• _Data in this exercise_
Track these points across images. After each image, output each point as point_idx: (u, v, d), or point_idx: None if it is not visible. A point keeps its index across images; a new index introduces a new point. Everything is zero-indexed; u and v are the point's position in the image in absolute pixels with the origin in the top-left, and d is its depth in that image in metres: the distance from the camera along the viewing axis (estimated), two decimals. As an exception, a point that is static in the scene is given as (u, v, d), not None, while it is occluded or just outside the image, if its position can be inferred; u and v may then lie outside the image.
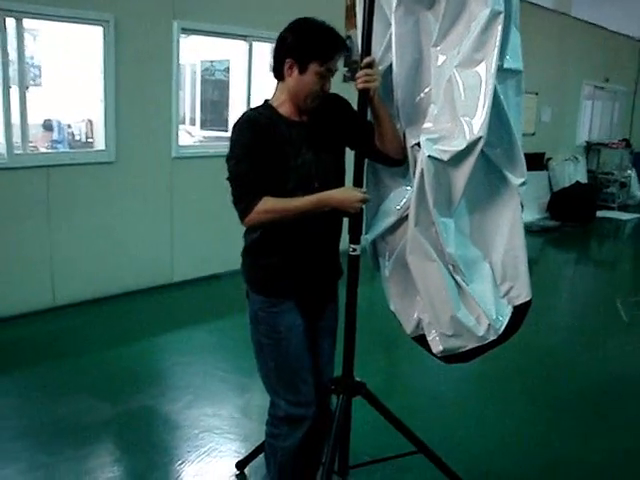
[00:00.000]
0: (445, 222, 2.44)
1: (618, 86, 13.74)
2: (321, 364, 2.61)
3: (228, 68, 8.18)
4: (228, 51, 7.68)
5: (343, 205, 2.32)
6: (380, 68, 2.46)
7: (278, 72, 2.37)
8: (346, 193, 2.33)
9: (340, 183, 2.49)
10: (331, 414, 2.57)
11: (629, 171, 13.31)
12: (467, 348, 2.59)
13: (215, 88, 9.19)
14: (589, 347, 5.28)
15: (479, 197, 2.51)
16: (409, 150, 2.49)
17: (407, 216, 2.56)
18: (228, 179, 2.31)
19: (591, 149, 13.16)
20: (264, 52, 6.55)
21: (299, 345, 2.45)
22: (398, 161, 2.53)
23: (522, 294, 2.57)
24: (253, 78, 6.56)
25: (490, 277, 2.57)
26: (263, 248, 2.45)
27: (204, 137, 8.40)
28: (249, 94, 6.56)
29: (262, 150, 2.27)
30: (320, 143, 2.42)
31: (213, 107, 9.17)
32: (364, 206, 2.40)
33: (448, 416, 3.90)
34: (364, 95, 2.34)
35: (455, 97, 2.31)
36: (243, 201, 2.26)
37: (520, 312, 2.59)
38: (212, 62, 8.97)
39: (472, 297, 2.51)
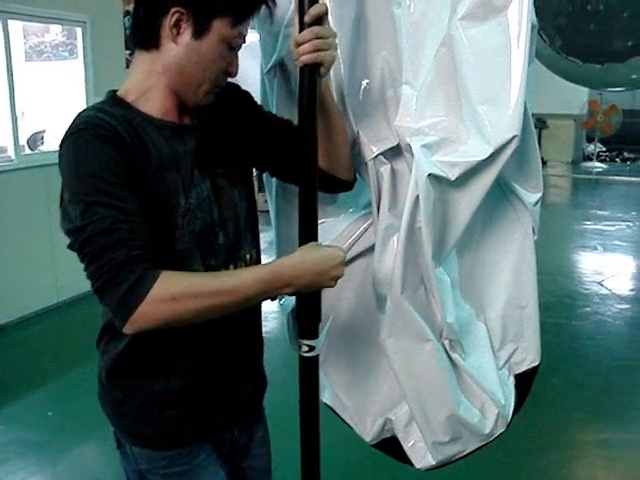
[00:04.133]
0: (441, 278, 1.51)
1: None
2: None
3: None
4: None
5: (316, 281, 1.29)
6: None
7: (148, 34, 1.30)
8: (320, 259, 1.29)
9: (255, 233, 1.50)
10: None
11: None
12: (466, 452, 1.70)
13: None
14: None
15: (472, 226, 1.60)
16: (369, 164, 1.50)
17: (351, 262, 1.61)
18: (73, 247, 1.20)
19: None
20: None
21: None
22: (347, 184, 1.55)
23: (527, 358, 1.73)
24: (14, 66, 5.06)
25: (487, 343, 1.70)
26: (144, 364, 1.38)
27: None
28: (11, 87, 4.92)
29: (127, 180, 1.21)
30: (219, 163, 1.39)
31: None
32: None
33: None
34: (311, 76, 1.30)
35: (462, 72, 1.36)
36: (120, 283, 1.14)
37: (523, 381, 1.75)
38: None
39: (473, 380, 1.63)
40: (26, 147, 5.63)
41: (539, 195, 1.58)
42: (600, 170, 13.81)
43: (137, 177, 1.23)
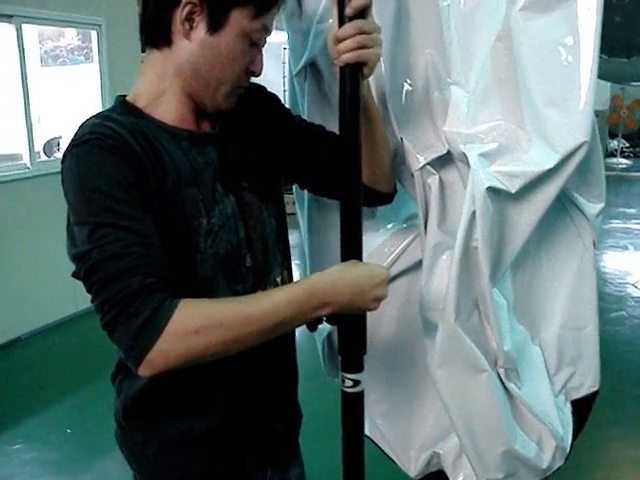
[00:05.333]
0: (497, 300, 1.35)
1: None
2: None
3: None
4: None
5: (356, 302, 1.13)
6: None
7: (159, 29, 1.16)
8: (361, 276, 1.13)
9: (287, 253, 1.34)
10: None
11: None
12: (521, 489, 1.53)
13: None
14: None
15: (528, 241, 1.43)
16: (415, 175, 1.34)
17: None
18: (78, 275, 1.05)
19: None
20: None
21: None
22: (387, 197, 1.39)
23: (586, 382, 1.56)
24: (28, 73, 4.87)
25: (543, 368, 1.53)
26: (165, 404, 1.23)
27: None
28: (25, 92, 4.76)
29: (140, 197, 1.06)
30: (245, 176, 1.24)
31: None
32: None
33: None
34: (353, 77, 1.14)
35: (522, 70, 1.20)
36: (133, 316, 0.98)
37: (581, 408, 1.58)
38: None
39: (530, 410, 1.46)
40: (42, 154, 5.53)
41: (602, 205, 1.41)
42: (624, 166, 13.52)
43: (151, 194, 1.07)
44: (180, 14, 1.11)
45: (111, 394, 1.31)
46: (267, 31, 1.16)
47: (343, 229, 1.19)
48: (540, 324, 1.51)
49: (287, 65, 1.61)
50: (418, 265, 1.53)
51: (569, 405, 1.57)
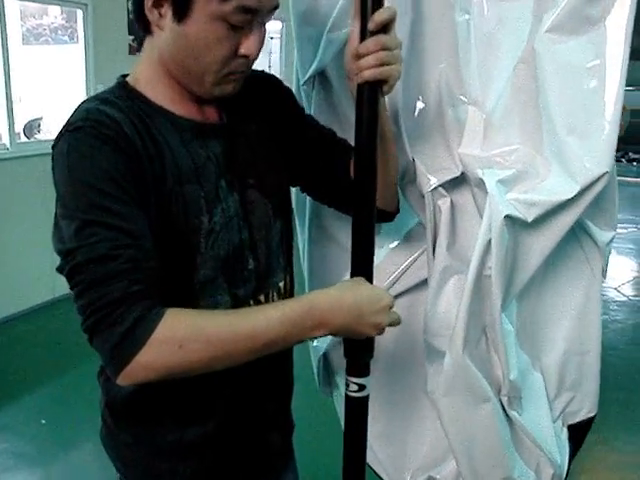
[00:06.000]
0: (505, 328, 1.31)
1: None
2: None
3: None
4: None
5: (353, 325, 1.07)
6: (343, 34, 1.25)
7: (139, 17, 1.08)
8: (362, 298, 1.06)
9: (290, 257, 1.29)
10: None
11: None
12: (516, 518, 1.50)
13: None
14: None
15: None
16: (426, 196, 1.29)
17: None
18: (62, 270, 0.99)
19: None
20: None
21: None
22: (390, 215, 1.34)
23: (584, 407, 1.53)
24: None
25: (543, 394, 1.49)
26: (155, 411, 1.18)
27: None
28: (6, 71, 4.58)
29: (135, 194, 1.00)
30: (251, 171, 1.18)
31: None
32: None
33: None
34: (372, 95, 1.08)
35: (545, 94, 1.16)
36: (114, 324, 0.93)
37: (577, 432, 1.55)
38: None
39: (530, 437, 1.43)
40: (22, 135, 5.40)
41: (613, 233, 1.37)
42: (612, 171, 13.55)
43: (147, 190, 1.01)
44: (147, 2, 1.03)
45: (90, 384, 1.22)
46: (249, 11, 1.03)
47: (355, 247, 1.13)
48: (542, 349, 1.47)
49: (274, 56, 1.54)
50: (420, 285, 1.49)
51: (566, 430, 1.54)
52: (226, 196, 1.12)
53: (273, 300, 1.23)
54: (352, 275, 1.14)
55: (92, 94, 1.13)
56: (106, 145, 0.97)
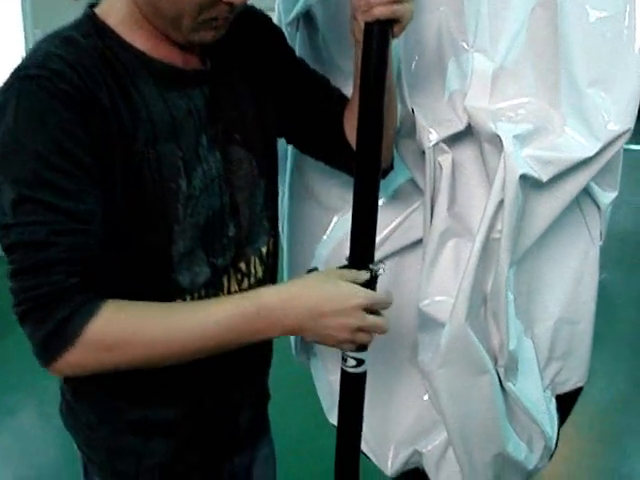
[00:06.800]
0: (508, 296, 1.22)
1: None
2: None
3: None
4: None
5: (317, 330, 0.95)
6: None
7: None
8: (325, 298, 0.94)
9: (275, 219, 1.18)
10: None
11: None
12: (503, 490, 1.45)
13: None
14: None
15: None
16: (427, 152, 1.18)
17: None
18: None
19: None
20: None
21: None
22: (383, 172, 1.22)
23: (573, 377, 1.47)
24: None
25: (535, 364, 1.43)
26: (120, 388, 1.07)
27: None
28: None
29: (91, 163, 0.87)
30: (237, 125, 1.05)
31: None
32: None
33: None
34: (382, 37, 0.95)
35: (565, 42, 1.05)
36: (45, 319, 0.85)
37: (564, 403, 1.49)
38: None
39: (523, 409, 1.36)
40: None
41: (615, 194, 1.30)
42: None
43: (112, 154, 0.88)
44: None
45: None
46: None
47: (356, 210, 1.01)
48: (535, 317, 1.40)
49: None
50: (408, 248, 1.40)
51: (554, 400, 1.48)
52: (207, 155, 1.00)
53: (255, 268, 1.12)
54: (350, 251, 1.03)
55: (30, 42, 0.97)
56: (62, 104, 0.84)
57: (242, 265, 1.09)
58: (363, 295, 0.94)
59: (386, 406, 1.47)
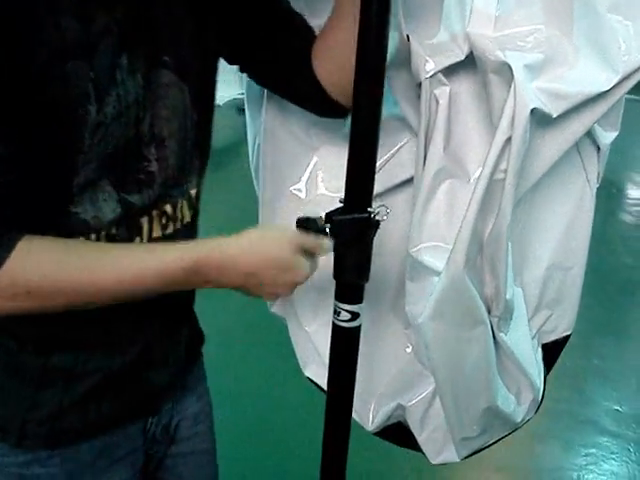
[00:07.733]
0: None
1: None
2: None
3: None
4: None
5: (256, 291, 0.95)
6: None
7: None
8: (265, 264, 0.92)
9: (206, 160, 1.07)
10: None
11: None
12: (489, 443, 1.40)
13: None
14: None
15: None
16: (423, 84, 1.07)
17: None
18: None
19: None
20: None
21: None
22: (343, 112, 1.10)
23: (560, 326, 1.41)
24: None
25: (524, 312, 1.36)
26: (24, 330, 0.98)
27: None
28: None
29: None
30: (166, 44, 0.93)
31: None
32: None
33: None
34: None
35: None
36: None
37: (550, 352, 1.43)
38: None
39: (513, 360, 1.31)
40: None
41: (616, 134, 1.22)
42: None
43: (12, 72, 0.76)
44: None
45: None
46: None
47: (353, 148, 0.90)
48: (525, 263, 1.33)
49: None
50: (393, 189, 1.30)
51: (540, 350, 1.43)
52: (125, 78, 0.87)
53: (182, 212, 1.02)
54: (346, 193, 0.93)
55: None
56: None
57: (167, 207, 0.99)
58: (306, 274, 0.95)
59: (367, 358, 1.39)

• _Task description_
All records above are to be printed exactly, minus the pictures they contain.

• _Exercise solution_
Track these points across images. After each image, output each point as point_idx: (u, v, d), or point_idx: None if it is not visible. A point keeps its index across images; a new index introduces a new point. Everything is zero-indexed; u and v are the point's position in the image in absolute pixels with the origin in the top-left, and d is its depth in that image in metres: the distance from the camera along the viewing axis (estimated), two decimals. As an exception, a point that is static in the scene is given as (u, v, d), not None, while it is occluded or just outside the image, if its position can be inferred; u and v may then lie outside the image.
[00:00.000]
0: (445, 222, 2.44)
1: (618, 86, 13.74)
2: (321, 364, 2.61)
3: (228, 68, 8.18)
4: (228, 51, 7.68)
5: (343, 205, 2.32)
6: (380, 68, 2.46)
7: (278, 72, 2.37)
8: (346, 193, 2.33)
9: (340, 183, 2.49)
10: (331, 414, 2.57)
11: (629, 171, 13.31)
12: (467, 348, 2.59)
13: (215, 88, 9.19)
14: (589, 347, 5.28)
15: (479, 197, 2.51)
16: (409, 150, 2.49)
17: (407, 216, 2.56)
18: (228, 179, 2.31)
19: (591, 149, 13.16)
20: (264, 52, 6.55)
21: (299, 345, 2.45)
22: (398, 161, 2.53)
23: (522, 294, 2.57)
24: (253, 78, 6.56)
25: (490, 277, 2.57)
26: (263, 248, 2.45)
27: (204, 137, 8.40)
28: (249, 94, 6.56)
29: (262, 150, 2.27)
30: (320, 143, 2.42)
31: (213, 107, 9.17)
32: (364, 206, 2.40)
33: (448, 416, 3.90)
34: (364, 95, 2.34)
35: (455, 97, 2.31)
36: (243, 201, 2.26)
37: (520, 312, 2.59)
38: (212, 62, 8.97)
39: (472, 297, 2.51)
[00:04.133]
0: (441, 278, 1.51)
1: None
2: None
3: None
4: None
5: (316, 281, 1.29)
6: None
7: (148, 34, 1.30)
8: (320, 259, 1.29)
9: (255, 233, 1.50)
10: None
11: None
12: (466, 452, 1.70)
13: None
14: None
15: (472, 226, 1.60)
16: (369, 164, 1.50)
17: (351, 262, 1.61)
18: (73, 247, 1.20)
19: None
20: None
21: None
22: (347, 184, 1.55)
23: (527, 358, 1.73)
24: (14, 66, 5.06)
25: (487, 343, 1.70)
26: (144, 364, 1.38)
27: None
28: (11, 87, 4.92)
29: (127, 180, 1.21)
30: (219, 163, 1.39)
31: None
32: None
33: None
34: (311, 76, 1.30)
35: (462, 72, 1.36)
36: (120, 283, 1.14)
37: (523, 381, 1.75)
38: None
39: (473, 380, 1.63)
40: (26, 147, 5.63)
41: (539, 195, 1.58)
42: (600, 170, 13.81)
43: (137, 177, 1.23)
[00:05.333]
0: (497, 300, 1.35)
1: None
2: None
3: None
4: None
5: (356, 302, 1.13)
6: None
7: (159, 29, 1.16)
8: (361, 276, 1.13)
9: (287, 253, 1.34)
10: None
11: None
12: (521, 489, 1.53)
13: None
14: None
15: (528, 241, 1.43)
16: (415, 175, 1.34)
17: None
18: (78, 275, 1.05)
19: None
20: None
21: None
22: (387, 197, 1.39)
23: (586, 382, 1.56)
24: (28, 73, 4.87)
25: (543, 368, 1.53)
26: (165, 404, 1.23)
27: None
28: (25, 92, 4.76)
29: (140, 197, 1.06)
30: (245, 176, 1.24)
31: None
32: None
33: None
34: (353, 77, 1.14)
35: (522, 70, 1.20)
36: (133, 316, 0.98)
37: (581, 408, 1.58)
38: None
39: (530, 410, 1.46)
40: (42, 154, 5.53)
41: (602, 205, 1.41)
42: (624, 166, 13.52)
43: (151, 194, 1.07)
44: (180, 14, 1.11)
45: (111, 394, 1.31)
46: (267, 31, 1.16)
47: (343, 229, 1.19)
48: (540, 324, 1.51)
49: (287, 65, 1.61)
50: (418, 265, 1.53)
51: (569, 405, 1.57)
[00:06.000]
0: (505, 328, 1.31)
1: None
2: None
3: None
4: None
5: (353, 325, 1.07)
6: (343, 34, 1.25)
7: (139, 17, 1.08)
8: (362, 298, 1.06)
9: (290, 257, 1.29)
10: None
11: None
12: (516, 518, 1.50)
13: None
14: None
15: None
16: (426, 196, 1.29)
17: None
18: (62, 270, 0.99)
19: None
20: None
21: None
22: (390, 215, 1.34)
23: (584, 407, 1.53)
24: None
25: (543, 394, 1.49)
26: (155, 411, 1.18)
27: None
28: (6, 71, 4.58)
29: (135, 194, 1.00)
30: (251, 171, 1.18)
31: None
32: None
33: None
34: (372, 95, 1.08)
35: (545, 94, 1.16)
36: (114, 324, 0.93)
37: (577, 432, 1.55)
38: None
39: (530, 437, 1.43)
40: (22, 135, 5.40)
41: (613, 233, 1.37)
42: (612, 171, 13.55)
43: (147, 190, 1.01)
44: (147, 2, 1.03)
45: (90, 384, 1.22)
46: (249, 11, 1.03)
47: (355, 247, 1.13)
48: (542, 349, 1.47)
49: (274, 56, 1.54)
50: (420, 285, 1.49)
51: (566, 430, 1.54)
52: (226, 196, 1.12)
53: (273, 300, 1.23)
54: (352, 275, 1.14)
55: (92, 94, 1.13)
56: (106, 145, 0.97)
[00:06.800]
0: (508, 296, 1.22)
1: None
2: None
3: None
4: None
5: (317, 330, 0.95)
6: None
7: None
8: (325, 298, 0.94)
9: (275, 219, 1.18)
10: None
11: None
12: (503, 490, 1.45)
13: None
14: None
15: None
16: (427, 152, 1.18)
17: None
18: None
19: None
20: None
21: None
22: (383, 172, 1.22)
23: (573, 377, 1.47)
24: None
25: (535, 364, 1.43)
26: (120, 388, 1.07)
27: None
28: None
29: (91, 163, 0.87)
30: (237, 125, 1.05)
31: None
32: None
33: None
34: (382, 37, 0.95)
35: (565, 42, 1.05)
36: (45, 319, 0.85)
37: (564, 403, 1.49)
38: None
39: (523, 409, 1.36)
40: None
41: (615, 194, 1.30)
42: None
43: (112, 154, 0.88)
44: None
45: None
46: None
47: (356, 210, 1.01)
48: (535, 317, 1.40)
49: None
50: (408, 248, 1.40)
51: (554, 400, 1.48)
52: (207, 155, 1.00)
53: (255, 268, 1.12)
54: (350, 251, 1.03)
55: (30, 42, 0.97)
56: (62, 104, 0.84)
57: (242, 265, 1.09)
58: (363, 295, 0.94)
59: (386, 406, 1.47)
[00:07.733]
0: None
1: None
2: None
3: None
4: None
5: (256, 291, 0.95)
6: None
7: None
8: (265, 264, 0.92)
9: (206, 160, 1.07)
10: None
11: None
12: (489, 443, 1.40)
13: None
14: None
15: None
16: (423, 84, 1.07)
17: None
18: None
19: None
20: None
21: None
22: (343, 112, 1.10)
23: (560, 326, 1.41)
24: None
25: (524, 312, 1.36)
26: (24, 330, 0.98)
27: None
28: None
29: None
30: (166, 44, 0.93)
31: None
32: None
33: None
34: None
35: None
36: None
37: (550, 352, 1.43)
38: None
39: (513, 360, 1.31)
40: None
41: (616, 134, 1.22)
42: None
43: (12, 72, 0.76)
44: None
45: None
46: None
47: (353, 148, 0.90)
48: (525, 263, 1.33)
49: None
50: (393, 189, 1.30)
51: (540, 350, 1.43)
52: (125, 78, 0.87)
53: (182, 212, 1.02)
54: (346, 193, 0.93)
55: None
56: None
57: (167, 207, 0.99)
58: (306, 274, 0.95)
59: (367, 358, 1.39)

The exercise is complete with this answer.